***** Source material

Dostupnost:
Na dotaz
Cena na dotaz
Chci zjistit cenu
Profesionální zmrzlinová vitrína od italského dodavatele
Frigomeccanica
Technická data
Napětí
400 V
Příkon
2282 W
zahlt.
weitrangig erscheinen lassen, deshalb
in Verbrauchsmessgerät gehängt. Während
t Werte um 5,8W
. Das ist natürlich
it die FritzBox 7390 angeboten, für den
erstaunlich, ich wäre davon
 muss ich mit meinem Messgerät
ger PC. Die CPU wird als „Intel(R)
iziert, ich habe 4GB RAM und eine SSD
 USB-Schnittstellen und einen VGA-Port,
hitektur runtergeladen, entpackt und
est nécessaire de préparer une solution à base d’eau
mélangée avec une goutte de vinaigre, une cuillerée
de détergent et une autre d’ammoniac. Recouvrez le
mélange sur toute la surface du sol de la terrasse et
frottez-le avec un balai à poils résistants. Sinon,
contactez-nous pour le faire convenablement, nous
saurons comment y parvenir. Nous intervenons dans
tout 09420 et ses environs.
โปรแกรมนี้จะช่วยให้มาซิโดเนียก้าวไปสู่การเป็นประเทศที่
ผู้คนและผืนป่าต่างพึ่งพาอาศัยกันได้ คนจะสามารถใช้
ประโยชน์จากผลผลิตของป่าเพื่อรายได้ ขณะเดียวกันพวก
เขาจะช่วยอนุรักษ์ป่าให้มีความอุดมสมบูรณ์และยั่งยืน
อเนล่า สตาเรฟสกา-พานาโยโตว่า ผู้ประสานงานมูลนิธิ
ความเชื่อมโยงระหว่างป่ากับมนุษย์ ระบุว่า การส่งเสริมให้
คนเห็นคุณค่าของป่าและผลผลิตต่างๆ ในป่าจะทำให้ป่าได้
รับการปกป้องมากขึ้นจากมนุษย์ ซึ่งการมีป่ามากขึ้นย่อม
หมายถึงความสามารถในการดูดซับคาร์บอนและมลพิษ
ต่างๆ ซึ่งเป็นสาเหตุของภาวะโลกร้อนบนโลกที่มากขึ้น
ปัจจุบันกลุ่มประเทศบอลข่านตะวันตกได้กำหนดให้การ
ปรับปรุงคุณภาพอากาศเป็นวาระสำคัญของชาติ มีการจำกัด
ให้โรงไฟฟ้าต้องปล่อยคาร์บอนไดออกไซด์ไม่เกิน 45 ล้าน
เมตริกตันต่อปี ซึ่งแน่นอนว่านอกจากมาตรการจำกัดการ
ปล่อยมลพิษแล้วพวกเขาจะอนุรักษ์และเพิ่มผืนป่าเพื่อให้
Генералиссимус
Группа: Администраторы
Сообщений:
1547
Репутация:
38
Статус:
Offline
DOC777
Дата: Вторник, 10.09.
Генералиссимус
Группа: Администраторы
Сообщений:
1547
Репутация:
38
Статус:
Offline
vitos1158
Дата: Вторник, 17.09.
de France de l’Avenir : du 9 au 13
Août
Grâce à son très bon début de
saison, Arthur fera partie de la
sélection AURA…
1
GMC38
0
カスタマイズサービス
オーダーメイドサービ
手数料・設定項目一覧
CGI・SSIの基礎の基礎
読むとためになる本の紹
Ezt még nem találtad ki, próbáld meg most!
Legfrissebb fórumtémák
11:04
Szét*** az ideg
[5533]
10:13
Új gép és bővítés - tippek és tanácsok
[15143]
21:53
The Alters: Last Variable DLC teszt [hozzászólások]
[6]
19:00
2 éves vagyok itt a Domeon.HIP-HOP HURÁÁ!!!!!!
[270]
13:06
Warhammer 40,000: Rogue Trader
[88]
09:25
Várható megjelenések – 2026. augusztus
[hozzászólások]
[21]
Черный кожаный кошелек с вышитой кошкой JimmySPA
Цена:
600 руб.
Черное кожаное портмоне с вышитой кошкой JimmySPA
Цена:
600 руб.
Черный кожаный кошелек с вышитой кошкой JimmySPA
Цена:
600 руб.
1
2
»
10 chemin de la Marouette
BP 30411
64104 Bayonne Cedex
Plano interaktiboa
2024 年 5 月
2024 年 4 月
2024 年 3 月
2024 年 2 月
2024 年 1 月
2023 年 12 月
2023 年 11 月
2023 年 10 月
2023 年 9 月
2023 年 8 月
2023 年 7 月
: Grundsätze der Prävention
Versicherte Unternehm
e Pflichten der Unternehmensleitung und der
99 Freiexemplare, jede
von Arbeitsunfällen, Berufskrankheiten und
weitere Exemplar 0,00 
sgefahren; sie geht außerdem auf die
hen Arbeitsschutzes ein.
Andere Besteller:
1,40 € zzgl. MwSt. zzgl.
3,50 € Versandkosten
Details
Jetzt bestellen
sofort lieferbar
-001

**********

**Goal of the exercise**
Give back the records word for word. Start at the first line, end at the line containing "Das ist natürlich", and include both.

**Your response**
Dostupnost:
Na dotaz
Cena na dotaz
Chci zjistit cenu
Profesionální zmrzlinová vitrína od italského dodavatele
Frigomeccanica
Technická data
Napětí
400 V
Příkon
2282 W
zahlt.
weitrangig erscheinen lassen, deshalb
in Verbrauchsmessgerät gehängt. Während
t Werte um 5,8W
. Das ist natürlich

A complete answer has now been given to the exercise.